Phoenix Officials Tweak Labor Contracts to Comply with Court Ruling on Release Time
Phoenix City Council members this week amended labor agreements with two unions to comply with a court ruling that found the city's longstanding practice of including "release time" in its contracts violated the state's gift clause.
Phoenix City Council debates amendments to union contracts.
That clause prohibits gifts of public money to people or businesses unless the government body can prove it gets direct and tangible benefit in return.
Under its old release time practice, the city allowed labor leaders to receive their usual salaries, plus overtime, while conducting union work, including representing other employees at disciplinary hearings, lobbying, and campaigning.
That eventually ended after the Goldwater Institute, a Phoenix-based conservative think tank, filed a lawsuit in 2011 claiming the city was giving an unlawful "gift" to the Phoenix Law Enforcement Association, PLEA, via the release time.
City of Phoenix's legal experts couldn't prove in court that there was any direct benefit to taxpayers, and the city was forced to end the "release time."
Maricopa County Superior Court Judge Katherine Cooper put a stop to the practice for the 2010-2012 labor agreements, but when they expired in June 2012, the city "promptly resumed the prohibited release time" in July 2012 for the 2012-2014 labor agreements, according to court records.
City officials are now taking a different approach and agreed on Wednesday to refund the unused "release time" written into labor agreements with PLEA and the Laborers' International Union of North America, LIUNA 777, back to employees in the form of vacation time.
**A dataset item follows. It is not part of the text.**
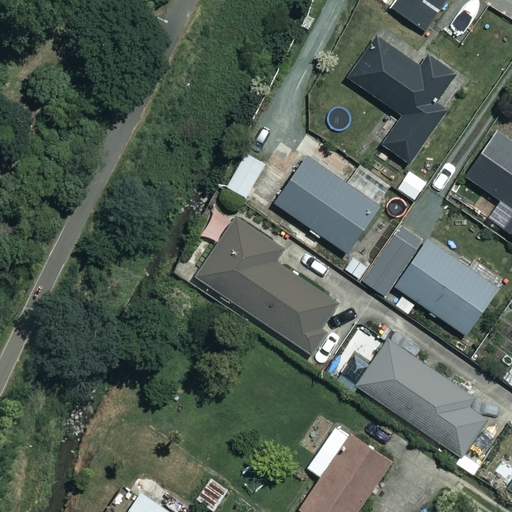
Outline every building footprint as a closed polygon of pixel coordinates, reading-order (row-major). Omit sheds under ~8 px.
[(446,0),(397,0),(392,8),(424,31),(446,0)] [(418,67),(376,37),(346,80),(399,118),(380,145),(406,163),(445,109),(433,101),(453,73),(427,54),(418,67)] [(511,209),(511,210),(500,228),(511,236),(511,141),(494,129),(462,175),(511,209)] [(263,161),(244,150),(225,185),(244,196),(263,161)] [(376,205),(303,156),(271,203),(344,253),(376,205)] [(281,248),(233,216),(193,276),(305,351),(338,302),(274,258),(281,248)] [(463,334),(496,286),(422,236),(417,244),(395,229),(359,281),(406,313),(415,301),(463,334)] [(354,385),(460,456),(463,451),(475,459),(492,433),(481,426),(487,417),(464,402),(468,396),(384,340),(354,385)] [(353,511),(388,462),(319,415),(300,443),(315,453),(305,467),(318,476),(296,509),(300,511),(353,511)] [(227,488),(208,477),(194,499),(213,511),(227,488)] [(192,511),(194,509),(166,491),(157,504),(135,490),(121,511),(192,511)]
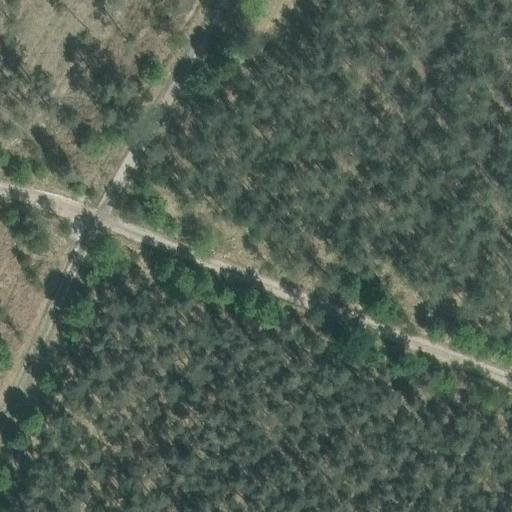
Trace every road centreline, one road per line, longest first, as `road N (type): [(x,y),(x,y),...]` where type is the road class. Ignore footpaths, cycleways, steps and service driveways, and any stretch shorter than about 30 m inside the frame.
road 1 (track): [(0,195),(101,220),(511,379)]
road 2 (track): [(0,432),(101,220),(232,0)]
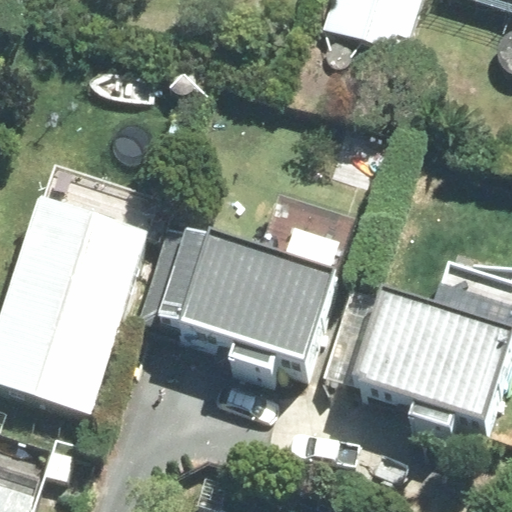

Click here for details on the amended labor agreements.
The employees can, in turn, donate the additional vacation time into a bank of hours that union leaders can draw on to continue doing certain union-related work, such as representing employees during disciplinary hearings.
Councilmen Sal DiCiccio, Bill Gates, and Jim Waring voted against the amendment.
Clint Bolick, the Goldwater Institute's vice president for litigation, says that while Phoenix is taking positive steps in its amended agreements, its latest action is a "shell game" that will result in "the same old practices, still funded by taxpayer dollars."
Bolick says that the Goldwater Institute plans to "take action" against the city.